De desnorteada a orientadora
A engenheira civil e decoradora Hulla de Kássia de Oliveira, de 45 anos, conseguiu completar todas as etapas após dois anos de divórcio. Hoje, ela participa do grupo para compartilhar sua história de superação e recomeço com outra mulheres. O casamento de 10 anos acabou no fim de 2017. “Eu me encontrei divorciada, desempregada, com um filho pequeno. Aí, pensei: ‘Gente, o que eu vou fazer da minha vida?’” recorda.
Na família, terapia e grupos de ajuda, ela conseguiu o apoio e a força de que precisava. “Você tem que se resgatar, resgatar sua autoestima e cuidar da sua cabeça”, comenta. A corrida foi outra parceira que encontrou após a separação. Nos dias tristes, a atividade física ao ar livre era sua válvula de escape. Para as colegas de terapia, ela indica o mesmo. “Tire meia hora para você, nem seja para uma caminhada. Coloque um fone de ouvido e esqueça de tudo”, aconselha a veterana.
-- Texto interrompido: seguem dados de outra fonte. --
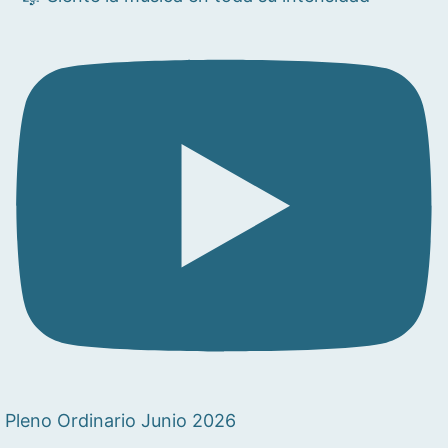
Pleno Ordinario Junio 2026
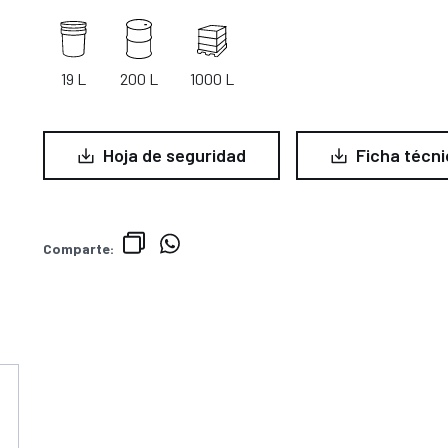
19 L
200 L
1000 L
Hoja de seguridad
Ficha técni
Comparte:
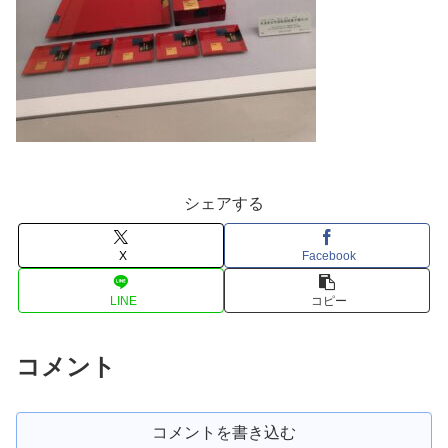
シェアする
X
Facebook
LINE
コピー
コメント
コメントを書き込む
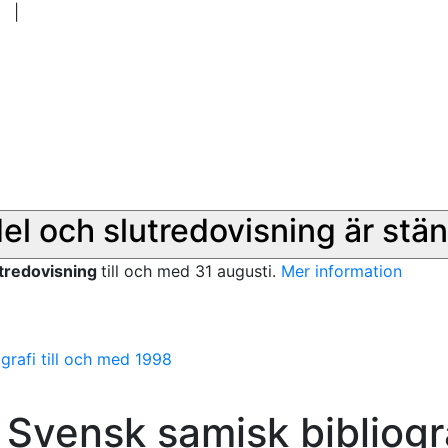
|
del och slutredovisning är stän
utredovisning
till och med 31 augusti.
Mer information
grafi till och med 1998
 Svensk samisk bibliogr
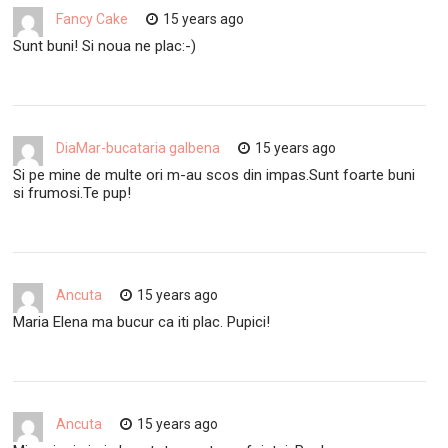
Fancy Cake
15 years ago
Sunt buni! Si noua ne plac:-)
DiaMar-bucataria galbena
15 years ago
Si pe mine de multe ori m-au scos din impas.Sunt foarte buni
si frumosi.Te pup!
Ancuta
15 years ago
Maria Elena ma bucur ca iti plac. Pupici!
Ancuta
15 years ago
Hoje, ela e o ex-marido têm uma boa relação e conseguem se unir novamente no cuidado com o filho. E ela decidiu participar do projeto a convite de uma das psicólogas, para mostrar a outras mulheres que é possível vencer as perdas e dores de uma separação, mesmo com uma sociedade que ainda as oprime.
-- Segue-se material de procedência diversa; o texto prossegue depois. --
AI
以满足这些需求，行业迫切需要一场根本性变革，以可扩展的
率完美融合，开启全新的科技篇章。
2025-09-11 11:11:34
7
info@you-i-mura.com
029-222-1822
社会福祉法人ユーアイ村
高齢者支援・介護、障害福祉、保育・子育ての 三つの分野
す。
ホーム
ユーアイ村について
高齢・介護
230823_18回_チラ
Se por um lado não existe receita para tratar os envolvidos em um processo de separação, por outro, é sim possível observar um perfil comum. “Se há algo que podemos observar naqueles que iniciaram a jornada de separação, naqueles em processo e naqueles que superaram esse acontecimento foi que a maioria deles volta o olhar para si e se reconhece enquanto sujeitos desejantes”, define a psicóloga Junia Diniz.
“Se podar, a gente brota” tem grupos semanais de terapia. As sessões remotas são organizadas pela Cativar – Espaço Familiar. “Gostaríamos de ressaltar primeiramente que divórcio é algo que se resolve no âmbito jurídico. Tratamos aqui de separações”, define Junia. Os grupos têm, no máximo, cinco participantes, acompanhadas por duas psicólogas.